The Chinese government just announced that it will suspend stock trading on Sept. 3 and 4, according to the Shanghai Stock Exchange (h/t South China Morning Post’s George Chen) The official reason, as mandated by the securities regulator, is to commemorate the Japanese surrender (link in Chinese) that ended World War II.
The motive you won’t find on any Chinese government websites, however, is that the tougher the government makes it for people to trade stocks, the harder it is for people to sell—and therefore, the less likely the market is to resume falling. Cryptically, the official notice cited a secondary reason for the holiday: “related liquidation matters” to be undertaken by the China Securities Depository and Clearing Corporation Limited—the government’s margin-trading clearinghouse
The unexpected four-day weekend—Sept. 3 and 4 are a Thursday and Friday—is the latest move by Beijing policymakers to freeze the stock market in a state of suspended animation. Initial public offerings have been on hold since early July, and hundreds of companies have been allowed to suspend trading in an attempt to ride out market volatility. This is part and parcel of the government’s attempt to prevent the layers of debt piled into Chinese stocks for unravelling themselves—and tearing holes in bank balance sheets with them.
A major reason for doing this likely had to do with the colossal amount of margin trading driving market movements. (Margin trading lets investors bet borrowed money on stocks, often using the underlying stock or other shares as collateral. This magnifies both gains and losses.)
By freezing trading of (mainly) more volatile stocks, loosen restrictions on margin trading, and by pumping liquidity into brokerages, the government prevented prices from dropping far enough to trigger margin calls.
If the government hadn’t intervened, the markets were in a very real danger of entering an ever-accelerating downward spiral: companies and investors were using their stock as collateral for margin trading and corporate loans, and further drops would have required banks and brokerages to require even more collateral. As of late June, more than 2.5 trillion yuan ($400 billion) in stocks were used to collateralize around 750 billion yuan in loans, according to a recent note by Anne Stevenson-Yang, founder of J Capital Research.
The stock market is following a similar trend of government-engineered bubble, followed by regulatory meddling to thwart selling, that occurred with China’s property market, Stevenson-Yang noted.
“The early stages supported China Dream growth stories and legendary IPO wealth-creation events,” she wrote. “When the momentum can’t be sustained, we are brought to the June 12 stage. Through regulatory devices such as prohibitions on short selling and selling of long positions, massive infusions of new liquidity, loan rollovers and liberalized margins, suspended trading in shares not core to the State’s interest, collateral value is maintained at highly inflated levels.”

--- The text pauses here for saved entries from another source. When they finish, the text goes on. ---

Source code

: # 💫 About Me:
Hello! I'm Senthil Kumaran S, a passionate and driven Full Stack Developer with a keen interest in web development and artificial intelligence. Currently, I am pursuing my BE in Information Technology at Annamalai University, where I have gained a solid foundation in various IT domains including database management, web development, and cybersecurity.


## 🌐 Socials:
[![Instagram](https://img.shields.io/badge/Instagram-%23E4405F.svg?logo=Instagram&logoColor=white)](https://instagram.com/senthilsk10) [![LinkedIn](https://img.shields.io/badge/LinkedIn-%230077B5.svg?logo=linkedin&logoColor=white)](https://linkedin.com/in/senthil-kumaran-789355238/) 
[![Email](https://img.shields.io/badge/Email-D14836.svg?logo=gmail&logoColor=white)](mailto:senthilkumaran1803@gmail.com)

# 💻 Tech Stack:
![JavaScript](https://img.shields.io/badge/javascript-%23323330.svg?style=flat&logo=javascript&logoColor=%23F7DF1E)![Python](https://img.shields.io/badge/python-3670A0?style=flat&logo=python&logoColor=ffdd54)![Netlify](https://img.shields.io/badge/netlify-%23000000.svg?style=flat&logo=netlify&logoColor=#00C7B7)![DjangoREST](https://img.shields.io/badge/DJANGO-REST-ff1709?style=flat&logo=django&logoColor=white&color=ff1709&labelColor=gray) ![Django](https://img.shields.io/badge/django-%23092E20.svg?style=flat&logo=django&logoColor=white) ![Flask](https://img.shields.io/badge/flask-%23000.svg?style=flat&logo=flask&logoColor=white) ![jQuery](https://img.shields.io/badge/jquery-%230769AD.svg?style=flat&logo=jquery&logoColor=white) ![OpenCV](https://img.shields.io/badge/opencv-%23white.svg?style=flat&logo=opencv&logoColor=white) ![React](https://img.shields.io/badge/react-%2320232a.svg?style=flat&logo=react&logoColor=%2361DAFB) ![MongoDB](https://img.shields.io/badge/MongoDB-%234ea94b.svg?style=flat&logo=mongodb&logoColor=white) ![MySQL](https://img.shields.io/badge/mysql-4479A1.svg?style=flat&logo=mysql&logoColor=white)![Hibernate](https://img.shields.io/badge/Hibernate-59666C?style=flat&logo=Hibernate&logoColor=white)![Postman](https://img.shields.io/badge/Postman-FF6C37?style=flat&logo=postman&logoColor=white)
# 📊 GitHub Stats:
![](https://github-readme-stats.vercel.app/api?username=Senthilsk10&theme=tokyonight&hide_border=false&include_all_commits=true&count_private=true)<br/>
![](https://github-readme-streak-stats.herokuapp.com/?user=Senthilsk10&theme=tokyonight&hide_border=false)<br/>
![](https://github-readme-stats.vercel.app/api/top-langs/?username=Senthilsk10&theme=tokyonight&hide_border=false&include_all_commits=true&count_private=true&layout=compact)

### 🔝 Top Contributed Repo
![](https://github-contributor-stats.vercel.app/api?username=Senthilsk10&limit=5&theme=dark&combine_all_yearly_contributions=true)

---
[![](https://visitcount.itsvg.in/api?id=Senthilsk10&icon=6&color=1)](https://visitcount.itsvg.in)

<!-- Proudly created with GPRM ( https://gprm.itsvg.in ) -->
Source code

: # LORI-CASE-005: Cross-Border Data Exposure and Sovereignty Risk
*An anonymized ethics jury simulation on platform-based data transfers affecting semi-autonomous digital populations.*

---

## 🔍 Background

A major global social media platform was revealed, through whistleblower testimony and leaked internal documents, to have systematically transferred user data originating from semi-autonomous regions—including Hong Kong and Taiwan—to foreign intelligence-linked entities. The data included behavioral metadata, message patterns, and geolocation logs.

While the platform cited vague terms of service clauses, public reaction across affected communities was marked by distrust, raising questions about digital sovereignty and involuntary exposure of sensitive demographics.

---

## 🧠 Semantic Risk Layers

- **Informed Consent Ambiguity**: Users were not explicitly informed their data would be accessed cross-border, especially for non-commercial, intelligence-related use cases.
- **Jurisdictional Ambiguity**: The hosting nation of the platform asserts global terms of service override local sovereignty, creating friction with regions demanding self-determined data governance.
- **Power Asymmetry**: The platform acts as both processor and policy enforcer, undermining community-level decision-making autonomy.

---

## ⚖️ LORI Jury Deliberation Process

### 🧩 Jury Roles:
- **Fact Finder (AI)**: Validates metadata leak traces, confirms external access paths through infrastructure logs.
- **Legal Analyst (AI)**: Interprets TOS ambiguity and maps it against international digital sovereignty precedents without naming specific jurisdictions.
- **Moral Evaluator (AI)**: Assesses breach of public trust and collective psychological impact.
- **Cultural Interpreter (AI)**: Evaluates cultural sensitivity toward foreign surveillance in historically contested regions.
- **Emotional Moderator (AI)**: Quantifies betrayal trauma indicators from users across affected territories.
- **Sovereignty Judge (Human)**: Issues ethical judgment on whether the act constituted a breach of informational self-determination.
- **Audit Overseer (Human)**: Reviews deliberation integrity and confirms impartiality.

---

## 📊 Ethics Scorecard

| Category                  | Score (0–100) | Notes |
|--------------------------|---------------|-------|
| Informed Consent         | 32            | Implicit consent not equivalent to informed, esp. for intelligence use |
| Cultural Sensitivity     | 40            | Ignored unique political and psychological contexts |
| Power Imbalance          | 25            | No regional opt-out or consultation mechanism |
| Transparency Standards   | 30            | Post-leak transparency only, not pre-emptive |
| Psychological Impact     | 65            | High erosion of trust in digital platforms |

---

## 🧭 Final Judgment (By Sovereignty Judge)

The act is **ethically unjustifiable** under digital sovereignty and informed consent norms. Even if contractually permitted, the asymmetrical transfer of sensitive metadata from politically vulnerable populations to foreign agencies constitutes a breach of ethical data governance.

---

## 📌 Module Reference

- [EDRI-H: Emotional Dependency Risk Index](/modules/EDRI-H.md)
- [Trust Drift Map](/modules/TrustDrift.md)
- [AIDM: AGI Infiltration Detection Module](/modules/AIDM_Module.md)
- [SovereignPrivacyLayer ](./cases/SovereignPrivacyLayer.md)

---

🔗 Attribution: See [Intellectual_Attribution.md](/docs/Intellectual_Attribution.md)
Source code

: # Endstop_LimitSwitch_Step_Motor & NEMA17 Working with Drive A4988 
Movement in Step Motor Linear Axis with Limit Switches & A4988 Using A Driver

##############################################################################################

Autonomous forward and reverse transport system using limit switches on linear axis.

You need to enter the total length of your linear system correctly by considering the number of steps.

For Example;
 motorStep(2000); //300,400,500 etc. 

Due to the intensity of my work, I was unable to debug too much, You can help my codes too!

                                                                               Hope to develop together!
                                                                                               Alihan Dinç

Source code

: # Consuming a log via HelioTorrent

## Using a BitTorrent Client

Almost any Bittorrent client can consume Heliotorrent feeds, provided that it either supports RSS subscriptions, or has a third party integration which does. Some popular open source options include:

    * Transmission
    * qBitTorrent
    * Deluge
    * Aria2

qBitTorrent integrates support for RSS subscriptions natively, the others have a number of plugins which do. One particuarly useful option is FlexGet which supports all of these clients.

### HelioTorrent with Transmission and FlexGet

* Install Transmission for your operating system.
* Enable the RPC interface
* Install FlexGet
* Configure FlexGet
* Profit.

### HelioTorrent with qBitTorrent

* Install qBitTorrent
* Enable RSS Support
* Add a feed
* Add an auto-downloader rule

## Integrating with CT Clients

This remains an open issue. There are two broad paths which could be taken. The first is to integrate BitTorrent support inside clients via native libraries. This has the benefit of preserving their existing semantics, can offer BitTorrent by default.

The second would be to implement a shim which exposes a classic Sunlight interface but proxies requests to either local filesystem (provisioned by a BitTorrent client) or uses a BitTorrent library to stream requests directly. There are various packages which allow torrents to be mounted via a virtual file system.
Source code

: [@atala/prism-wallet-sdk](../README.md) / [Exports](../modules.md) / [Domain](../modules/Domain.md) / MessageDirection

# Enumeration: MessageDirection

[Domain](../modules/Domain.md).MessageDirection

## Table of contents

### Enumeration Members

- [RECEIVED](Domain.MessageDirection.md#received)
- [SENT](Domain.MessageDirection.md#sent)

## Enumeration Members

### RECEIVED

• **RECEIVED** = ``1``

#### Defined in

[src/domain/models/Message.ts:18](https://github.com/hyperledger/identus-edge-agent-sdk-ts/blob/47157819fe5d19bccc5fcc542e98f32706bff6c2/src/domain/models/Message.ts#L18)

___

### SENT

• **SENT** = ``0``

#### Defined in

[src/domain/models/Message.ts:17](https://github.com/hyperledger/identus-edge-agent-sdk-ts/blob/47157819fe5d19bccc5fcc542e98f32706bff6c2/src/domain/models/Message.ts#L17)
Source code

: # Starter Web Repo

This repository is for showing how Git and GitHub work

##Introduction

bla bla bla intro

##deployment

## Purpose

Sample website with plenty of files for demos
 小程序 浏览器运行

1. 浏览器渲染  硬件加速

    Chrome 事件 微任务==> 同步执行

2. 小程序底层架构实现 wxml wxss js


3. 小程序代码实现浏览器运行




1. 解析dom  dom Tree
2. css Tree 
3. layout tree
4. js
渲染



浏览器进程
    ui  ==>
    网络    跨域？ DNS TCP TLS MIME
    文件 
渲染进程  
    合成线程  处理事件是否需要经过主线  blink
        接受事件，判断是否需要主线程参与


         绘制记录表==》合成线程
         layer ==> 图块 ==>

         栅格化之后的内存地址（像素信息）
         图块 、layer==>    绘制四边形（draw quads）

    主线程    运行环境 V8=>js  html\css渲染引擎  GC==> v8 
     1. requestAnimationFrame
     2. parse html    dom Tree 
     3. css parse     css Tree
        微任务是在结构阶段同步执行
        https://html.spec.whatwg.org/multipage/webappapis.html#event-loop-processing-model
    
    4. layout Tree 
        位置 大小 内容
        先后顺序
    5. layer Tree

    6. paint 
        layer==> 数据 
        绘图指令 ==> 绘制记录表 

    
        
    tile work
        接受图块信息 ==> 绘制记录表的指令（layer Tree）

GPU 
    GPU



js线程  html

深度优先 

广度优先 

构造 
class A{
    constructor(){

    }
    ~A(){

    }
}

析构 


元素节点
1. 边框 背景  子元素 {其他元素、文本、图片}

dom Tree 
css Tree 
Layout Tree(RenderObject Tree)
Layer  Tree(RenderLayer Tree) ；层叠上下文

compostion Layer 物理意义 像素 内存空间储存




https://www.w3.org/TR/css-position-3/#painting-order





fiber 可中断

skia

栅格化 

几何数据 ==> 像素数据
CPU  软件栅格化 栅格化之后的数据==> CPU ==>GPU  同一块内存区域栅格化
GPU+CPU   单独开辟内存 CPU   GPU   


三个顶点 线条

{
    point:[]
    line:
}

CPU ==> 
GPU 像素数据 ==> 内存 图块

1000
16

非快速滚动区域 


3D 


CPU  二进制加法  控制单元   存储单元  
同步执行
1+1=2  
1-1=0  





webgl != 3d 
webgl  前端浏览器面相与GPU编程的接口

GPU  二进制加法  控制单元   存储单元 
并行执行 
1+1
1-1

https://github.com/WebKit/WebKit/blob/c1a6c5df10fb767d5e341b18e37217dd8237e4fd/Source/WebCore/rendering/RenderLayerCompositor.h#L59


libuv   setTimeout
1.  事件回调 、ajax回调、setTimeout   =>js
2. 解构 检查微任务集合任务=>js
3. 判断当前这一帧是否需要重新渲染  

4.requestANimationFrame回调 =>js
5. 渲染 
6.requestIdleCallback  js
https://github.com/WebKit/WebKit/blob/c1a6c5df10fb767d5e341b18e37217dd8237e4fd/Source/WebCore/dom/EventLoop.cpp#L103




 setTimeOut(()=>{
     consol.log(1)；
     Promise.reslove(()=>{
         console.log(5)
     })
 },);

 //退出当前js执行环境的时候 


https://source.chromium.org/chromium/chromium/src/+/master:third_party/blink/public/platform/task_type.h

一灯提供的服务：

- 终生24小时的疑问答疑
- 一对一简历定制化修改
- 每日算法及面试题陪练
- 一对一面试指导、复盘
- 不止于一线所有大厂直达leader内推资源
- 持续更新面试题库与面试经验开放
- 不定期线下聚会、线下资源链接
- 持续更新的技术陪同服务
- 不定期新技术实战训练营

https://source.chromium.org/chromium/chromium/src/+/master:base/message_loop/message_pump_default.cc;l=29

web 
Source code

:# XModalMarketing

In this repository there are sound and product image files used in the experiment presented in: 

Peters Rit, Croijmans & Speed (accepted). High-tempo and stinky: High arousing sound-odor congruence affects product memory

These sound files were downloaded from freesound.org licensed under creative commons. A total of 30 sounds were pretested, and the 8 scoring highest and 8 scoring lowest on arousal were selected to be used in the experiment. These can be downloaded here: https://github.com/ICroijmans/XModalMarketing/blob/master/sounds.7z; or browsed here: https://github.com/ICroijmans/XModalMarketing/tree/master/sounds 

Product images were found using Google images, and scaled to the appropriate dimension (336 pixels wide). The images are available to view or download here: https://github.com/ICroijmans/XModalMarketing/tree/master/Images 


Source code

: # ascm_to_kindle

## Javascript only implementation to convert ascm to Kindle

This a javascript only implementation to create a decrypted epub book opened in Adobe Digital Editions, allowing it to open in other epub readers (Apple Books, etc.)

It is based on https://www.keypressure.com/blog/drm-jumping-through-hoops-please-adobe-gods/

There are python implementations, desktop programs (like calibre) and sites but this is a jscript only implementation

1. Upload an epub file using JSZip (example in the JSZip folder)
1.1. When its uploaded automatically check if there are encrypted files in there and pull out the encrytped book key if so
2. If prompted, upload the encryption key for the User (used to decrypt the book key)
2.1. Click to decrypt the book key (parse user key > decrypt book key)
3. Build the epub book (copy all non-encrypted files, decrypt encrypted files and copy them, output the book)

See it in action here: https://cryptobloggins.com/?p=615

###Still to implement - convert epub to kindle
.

To be fair, the stock market usually closes on public holidays. However, the government only created this official work holiday in the last year. The nature of the holiday is in itself intriguing; during times of domestic strife, the government’s go-to distraction is to whip up anti-Japanese sentiment among the public. Whatever the case, it makes ”Victory Day,” as it’s called, an eerily convenient excuse to disrupt trading once again.